Document images with their source code
================

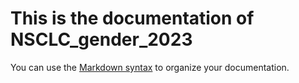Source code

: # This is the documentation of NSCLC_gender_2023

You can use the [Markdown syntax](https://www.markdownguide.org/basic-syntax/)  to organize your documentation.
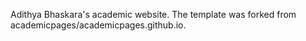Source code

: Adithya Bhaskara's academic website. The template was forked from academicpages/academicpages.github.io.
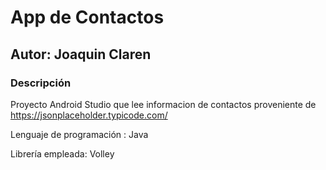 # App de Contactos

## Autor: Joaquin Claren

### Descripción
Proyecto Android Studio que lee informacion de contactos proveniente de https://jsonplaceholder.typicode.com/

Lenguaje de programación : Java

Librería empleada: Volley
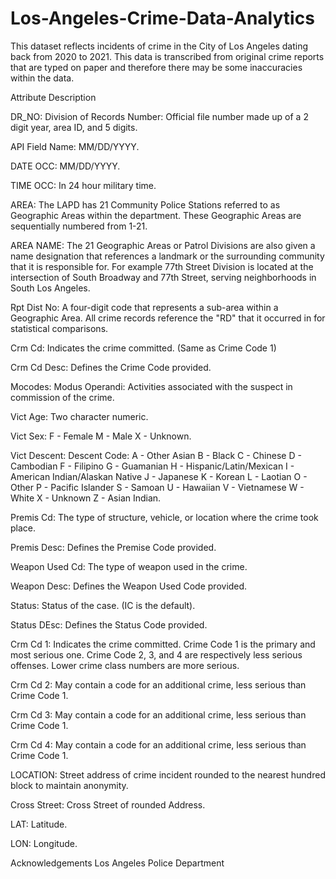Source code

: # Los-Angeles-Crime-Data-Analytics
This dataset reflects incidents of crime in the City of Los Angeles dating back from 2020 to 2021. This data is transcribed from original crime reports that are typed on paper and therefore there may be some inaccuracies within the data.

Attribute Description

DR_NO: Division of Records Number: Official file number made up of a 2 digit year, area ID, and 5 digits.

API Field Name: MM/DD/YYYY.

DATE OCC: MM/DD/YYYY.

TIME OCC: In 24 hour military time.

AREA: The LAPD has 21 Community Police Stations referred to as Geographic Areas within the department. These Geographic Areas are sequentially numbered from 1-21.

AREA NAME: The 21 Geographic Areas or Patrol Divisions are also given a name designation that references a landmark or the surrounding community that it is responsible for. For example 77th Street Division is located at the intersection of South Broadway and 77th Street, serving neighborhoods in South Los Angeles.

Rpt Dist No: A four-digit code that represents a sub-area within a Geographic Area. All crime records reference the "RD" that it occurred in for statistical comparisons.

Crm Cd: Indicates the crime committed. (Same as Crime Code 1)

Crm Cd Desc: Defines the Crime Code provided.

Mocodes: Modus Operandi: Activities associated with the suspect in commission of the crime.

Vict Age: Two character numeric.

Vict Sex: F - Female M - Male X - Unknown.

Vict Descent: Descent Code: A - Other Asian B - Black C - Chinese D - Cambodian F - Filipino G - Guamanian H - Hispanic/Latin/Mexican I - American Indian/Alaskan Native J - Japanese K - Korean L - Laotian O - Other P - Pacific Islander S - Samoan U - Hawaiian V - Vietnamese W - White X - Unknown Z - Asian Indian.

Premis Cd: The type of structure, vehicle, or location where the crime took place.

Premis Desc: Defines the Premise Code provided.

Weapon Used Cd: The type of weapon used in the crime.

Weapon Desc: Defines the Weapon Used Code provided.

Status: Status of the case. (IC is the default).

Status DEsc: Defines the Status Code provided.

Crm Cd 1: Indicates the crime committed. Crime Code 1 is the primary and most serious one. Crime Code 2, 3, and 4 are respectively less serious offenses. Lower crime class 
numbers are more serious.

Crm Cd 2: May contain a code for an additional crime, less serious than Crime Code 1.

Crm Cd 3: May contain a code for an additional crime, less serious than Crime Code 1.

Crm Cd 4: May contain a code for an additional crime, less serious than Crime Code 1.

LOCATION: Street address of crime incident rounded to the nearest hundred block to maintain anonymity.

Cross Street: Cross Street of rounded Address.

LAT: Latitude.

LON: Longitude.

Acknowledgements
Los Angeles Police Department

================

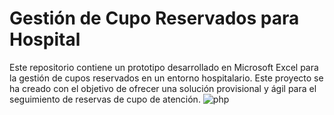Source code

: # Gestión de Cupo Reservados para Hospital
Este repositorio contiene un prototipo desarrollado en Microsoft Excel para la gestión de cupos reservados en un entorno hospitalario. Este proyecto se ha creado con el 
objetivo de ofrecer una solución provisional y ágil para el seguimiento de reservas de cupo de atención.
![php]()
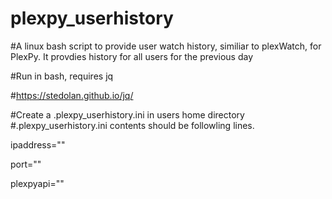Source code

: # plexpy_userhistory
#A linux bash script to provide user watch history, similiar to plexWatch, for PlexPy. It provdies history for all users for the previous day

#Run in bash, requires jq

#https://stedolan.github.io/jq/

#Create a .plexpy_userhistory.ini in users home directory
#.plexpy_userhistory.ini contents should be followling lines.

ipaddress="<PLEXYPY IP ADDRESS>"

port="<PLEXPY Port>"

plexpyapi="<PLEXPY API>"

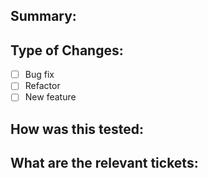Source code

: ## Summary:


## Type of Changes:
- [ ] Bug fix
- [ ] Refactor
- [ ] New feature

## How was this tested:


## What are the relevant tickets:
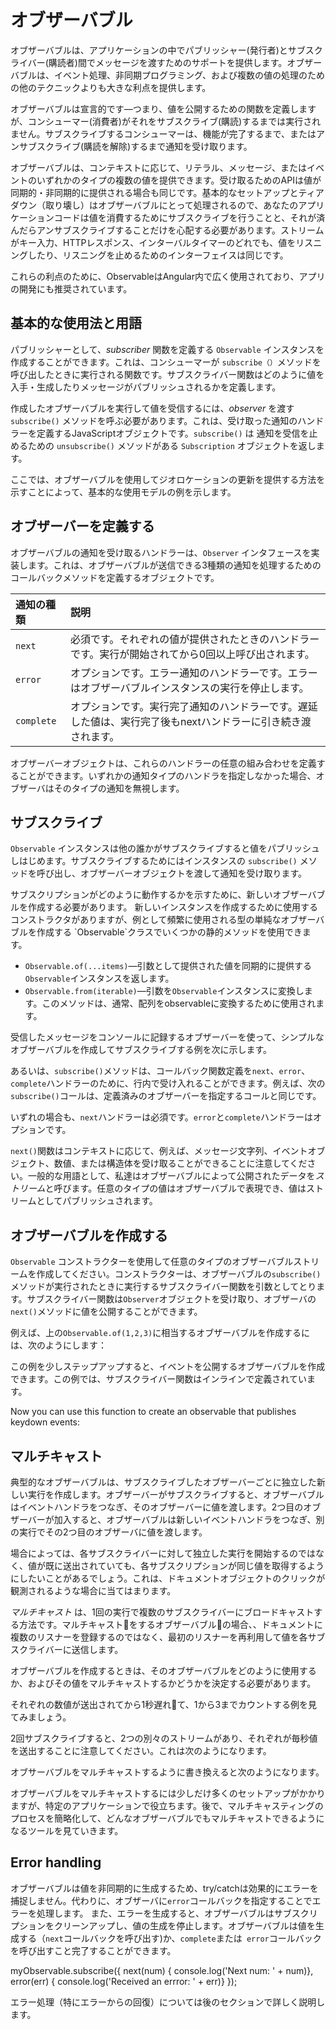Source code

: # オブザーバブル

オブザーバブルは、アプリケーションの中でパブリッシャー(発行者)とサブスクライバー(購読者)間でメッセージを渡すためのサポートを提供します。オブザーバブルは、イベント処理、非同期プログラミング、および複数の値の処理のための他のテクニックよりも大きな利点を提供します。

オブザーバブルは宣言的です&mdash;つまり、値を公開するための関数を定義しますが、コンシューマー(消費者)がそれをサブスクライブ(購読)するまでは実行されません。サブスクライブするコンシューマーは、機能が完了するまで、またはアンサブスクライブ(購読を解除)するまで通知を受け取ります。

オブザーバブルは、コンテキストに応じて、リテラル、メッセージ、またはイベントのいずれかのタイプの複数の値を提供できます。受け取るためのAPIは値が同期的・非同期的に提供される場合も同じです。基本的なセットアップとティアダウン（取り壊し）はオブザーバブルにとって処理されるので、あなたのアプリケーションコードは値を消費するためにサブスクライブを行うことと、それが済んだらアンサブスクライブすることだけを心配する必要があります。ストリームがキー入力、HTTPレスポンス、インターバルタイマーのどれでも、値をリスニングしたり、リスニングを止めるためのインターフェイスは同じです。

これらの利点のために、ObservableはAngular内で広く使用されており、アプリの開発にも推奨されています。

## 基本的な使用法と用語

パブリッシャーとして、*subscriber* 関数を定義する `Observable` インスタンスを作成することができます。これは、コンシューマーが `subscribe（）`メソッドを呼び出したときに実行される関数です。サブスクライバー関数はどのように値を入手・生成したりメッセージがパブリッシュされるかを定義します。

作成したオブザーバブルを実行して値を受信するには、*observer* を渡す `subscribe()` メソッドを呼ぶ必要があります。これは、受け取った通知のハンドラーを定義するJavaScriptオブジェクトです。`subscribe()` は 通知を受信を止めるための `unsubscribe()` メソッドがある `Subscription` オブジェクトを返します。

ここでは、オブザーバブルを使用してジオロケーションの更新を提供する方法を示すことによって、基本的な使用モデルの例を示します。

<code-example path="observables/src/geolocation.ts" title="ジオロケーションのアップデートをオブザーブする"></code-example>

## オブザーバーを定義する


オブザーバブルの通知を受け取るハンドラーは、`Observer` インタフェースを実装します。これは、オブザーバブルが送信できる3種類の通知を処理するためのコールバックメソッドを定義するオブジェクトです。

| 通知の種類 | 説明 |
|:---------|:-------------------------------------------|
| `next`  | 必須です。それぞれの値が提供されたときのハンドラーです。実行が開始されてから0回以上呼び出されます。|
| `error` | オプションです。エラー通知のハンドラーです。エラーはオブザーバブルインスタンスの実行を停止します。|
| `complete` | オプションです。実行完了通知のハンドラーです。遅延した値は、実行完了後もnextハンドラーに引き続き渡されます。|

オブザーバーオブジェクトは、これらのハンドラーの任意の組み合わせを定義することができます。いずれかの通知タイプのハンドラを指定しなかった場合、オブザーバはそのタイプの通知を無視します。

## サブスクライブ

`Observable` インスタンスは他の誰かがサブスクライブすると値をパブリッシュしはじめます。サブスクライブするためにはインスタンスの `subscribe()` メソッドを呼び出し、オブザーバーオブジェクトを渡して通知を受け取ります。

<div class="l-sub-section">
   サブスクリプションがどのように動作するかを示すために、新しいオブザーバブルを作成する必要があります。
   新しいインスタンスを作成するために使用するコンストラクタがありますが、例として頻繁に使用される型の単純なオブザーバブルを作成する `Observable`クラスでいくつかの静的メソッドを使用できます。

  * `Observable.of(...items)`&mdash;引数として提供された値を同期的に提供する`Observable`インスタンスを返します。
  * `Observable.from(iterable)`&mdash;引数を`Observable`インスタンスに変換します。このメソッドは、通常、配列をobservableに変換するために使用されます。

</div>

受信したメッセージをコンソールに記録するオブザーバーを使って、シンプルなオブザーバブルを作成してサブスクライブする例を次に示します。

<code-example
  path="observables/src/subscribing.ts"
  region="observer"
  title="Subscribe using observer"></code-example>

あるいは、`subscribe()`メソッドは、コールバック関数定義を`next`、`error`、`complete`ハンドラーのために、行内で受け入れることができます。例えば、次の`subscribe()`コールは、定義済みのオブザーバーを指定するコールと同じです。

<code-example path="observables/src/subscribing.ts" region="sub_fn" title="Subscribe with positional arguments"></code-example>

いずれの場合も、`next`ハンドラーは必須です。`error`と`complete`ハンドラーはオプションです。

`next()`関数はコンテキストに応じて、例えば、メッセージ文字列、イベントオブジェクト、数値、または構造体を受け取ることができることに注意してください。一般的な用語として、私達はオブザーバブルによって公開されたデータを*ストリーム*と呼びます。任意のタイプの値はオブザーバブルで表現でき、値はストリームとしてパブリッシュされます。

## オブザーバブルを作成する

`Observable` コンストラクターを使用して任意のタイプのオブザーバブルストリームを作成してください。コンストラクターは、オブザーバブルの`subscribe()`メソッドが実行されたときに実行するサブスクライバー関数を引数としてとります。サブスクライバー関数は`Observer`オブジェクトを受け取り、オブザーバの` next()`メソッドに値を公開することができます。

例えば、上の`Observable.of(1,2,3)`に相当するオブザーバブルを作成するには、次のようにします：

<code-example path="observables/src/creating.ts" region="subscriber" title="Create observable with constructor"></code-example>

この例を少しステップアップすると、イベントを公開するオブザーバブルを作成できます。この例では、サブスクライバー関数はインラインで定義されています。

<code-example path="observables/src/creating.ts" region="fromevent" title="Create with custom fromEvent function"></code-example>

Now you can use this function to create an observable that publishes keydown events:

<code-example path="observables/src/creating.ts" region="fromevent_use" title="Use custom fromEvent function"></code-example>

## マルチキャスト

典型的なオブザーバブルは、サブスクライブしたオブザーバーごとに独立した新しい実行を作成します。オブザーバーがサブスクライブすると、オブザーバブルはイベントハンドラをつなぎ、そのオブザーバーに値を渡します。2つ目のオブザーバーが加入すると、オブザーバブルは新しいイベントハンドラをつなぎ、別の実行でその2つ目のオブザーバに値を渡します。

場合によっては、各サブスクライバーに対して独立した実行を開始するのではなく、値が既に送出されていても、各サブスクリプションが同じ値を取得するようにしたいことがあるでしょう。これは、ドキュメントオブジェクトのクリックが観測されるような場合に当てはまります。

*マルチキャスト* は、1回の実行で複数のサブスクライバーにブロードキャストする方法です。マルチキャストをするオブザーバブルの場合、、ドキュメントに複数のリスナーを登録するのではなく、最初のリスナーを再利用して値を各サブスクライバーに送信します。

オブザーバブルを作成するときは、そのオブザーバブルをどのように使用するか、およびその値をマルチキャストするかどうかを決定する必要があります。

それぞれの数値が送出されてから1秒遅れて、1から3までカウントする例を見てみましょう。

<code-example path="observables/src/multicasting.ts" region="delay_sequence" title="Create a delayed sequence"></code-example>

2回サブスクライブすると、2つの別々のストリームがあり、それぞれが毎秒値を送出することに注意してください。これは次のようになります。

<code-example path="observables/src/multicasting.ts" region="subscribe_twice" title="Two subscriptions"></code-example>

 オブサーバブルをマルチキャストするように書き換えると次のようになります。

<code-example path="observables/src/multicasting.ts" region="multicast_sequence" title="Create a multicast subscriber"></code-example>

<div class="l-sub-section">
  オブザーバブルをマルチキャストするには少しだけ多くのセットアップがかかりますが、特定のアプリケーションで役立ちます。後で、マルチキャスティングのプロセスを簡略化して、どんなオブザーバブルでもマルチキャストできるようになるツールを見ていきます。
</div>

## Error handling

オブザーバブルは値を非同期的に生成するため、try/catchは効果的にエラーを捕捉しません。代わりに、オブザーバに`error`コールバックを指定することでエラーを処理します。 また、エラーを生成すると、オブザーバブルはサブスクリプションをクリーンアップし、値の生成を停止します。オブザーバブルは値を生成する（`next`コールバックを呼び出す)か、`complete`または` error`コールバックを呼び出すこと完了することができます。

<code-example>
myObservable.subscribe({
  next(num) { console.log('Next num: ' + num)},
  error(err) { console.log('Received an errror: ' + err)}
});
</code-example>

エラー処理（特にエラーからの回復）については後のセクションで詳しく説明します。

================

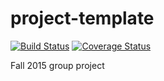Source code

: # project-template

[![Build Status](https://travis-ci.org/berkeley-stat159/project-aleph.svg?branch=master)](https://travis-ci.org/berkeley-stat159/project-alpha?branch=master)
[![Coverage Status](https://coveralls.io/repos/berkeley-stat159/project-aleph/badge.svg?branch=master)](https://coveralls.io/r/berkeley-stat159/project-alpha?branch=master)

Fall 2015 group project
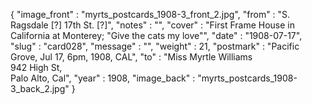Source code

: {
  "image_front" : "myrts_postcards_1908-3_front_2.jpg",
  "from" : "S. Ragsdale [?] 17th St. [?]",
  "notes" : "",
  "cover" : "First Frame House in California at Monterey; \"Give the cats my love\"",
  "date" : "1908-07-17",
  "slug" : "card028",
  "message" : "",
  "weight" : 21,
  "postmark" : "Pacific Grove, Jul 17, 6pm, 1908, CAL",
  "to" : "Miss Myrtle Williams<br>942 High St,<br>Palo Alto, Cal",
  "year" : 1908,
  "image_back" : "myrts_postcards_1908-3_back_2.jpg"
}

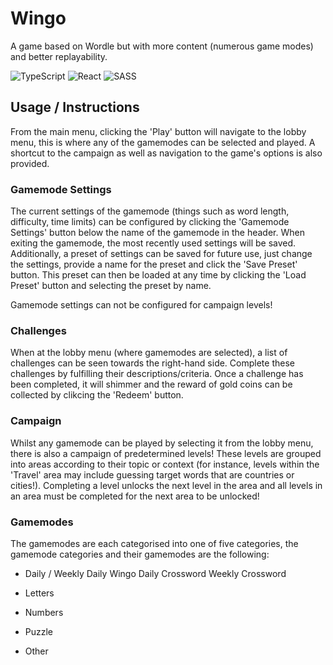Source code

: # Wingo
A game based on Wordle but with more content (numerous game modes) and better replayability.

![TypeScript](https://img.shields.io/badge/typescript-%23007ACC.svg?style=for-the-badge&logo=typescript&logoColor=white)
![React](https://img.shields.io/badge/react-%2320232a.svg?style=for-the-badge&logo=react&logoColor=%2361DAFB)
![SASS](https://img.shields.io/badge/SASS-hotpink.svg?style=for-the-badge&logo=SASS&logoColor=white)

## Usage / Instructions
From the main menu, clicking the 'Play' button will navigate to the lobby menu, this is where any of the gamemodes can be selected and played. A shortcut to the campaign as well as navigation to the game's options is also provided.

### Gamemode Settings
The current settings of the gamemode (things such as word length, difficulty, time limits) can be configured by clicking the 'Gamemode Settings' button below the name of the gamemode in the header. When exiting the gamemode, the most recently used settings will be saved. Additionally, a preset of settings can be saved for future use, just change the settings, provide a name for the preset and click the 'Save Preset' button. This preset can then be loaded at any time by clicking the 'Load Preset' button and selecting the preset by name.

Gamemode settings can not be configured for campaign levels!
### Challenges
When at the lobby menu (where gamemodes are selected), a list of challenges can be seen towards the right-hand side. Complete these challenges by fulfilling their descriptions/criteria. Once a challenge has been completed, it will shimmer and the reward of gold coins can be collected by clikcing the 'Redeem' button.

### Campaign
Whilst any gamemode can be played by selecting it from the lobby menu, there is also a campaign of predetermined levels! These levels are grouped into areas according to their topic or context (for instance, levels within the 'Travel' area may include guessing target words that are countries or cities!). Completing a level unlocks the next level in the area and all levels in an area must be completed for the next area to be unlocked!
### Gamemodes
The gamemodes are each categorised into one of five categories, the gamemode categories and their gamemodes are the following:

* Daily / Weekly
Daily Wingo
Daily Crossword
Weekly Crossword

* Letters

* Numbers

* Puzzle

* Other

================

# Job item
Rewrite the material from the line with "Weapon Desc: Defines" up to and including the line with "Crm Cd 4: May", switching every "serious" to "severe" and leaving all else unchanged.

# Task response
Weapon Desc: Defines the Weapon Used Code provided.

Status: Status of the case. (IC is the default).

Status DEsc: Defines the Status Code provided.

Crm Cd 1: Indicates the crime committed. Crime Code 1 is the primary and most severe one. Crime Code 2, 3, and 4 are respectively less severe offenses. Lower crime class 
numbers are more severe.

Crm Cd 2: May contain a code for an additional crime, less severe than Crime Code 1.

Crm Cd 3: May contain a code for an additional crime, less severe than Crime Code 1.

Crm Cd 4: May contain a code for an additional crime, less severe than Crime Code 1.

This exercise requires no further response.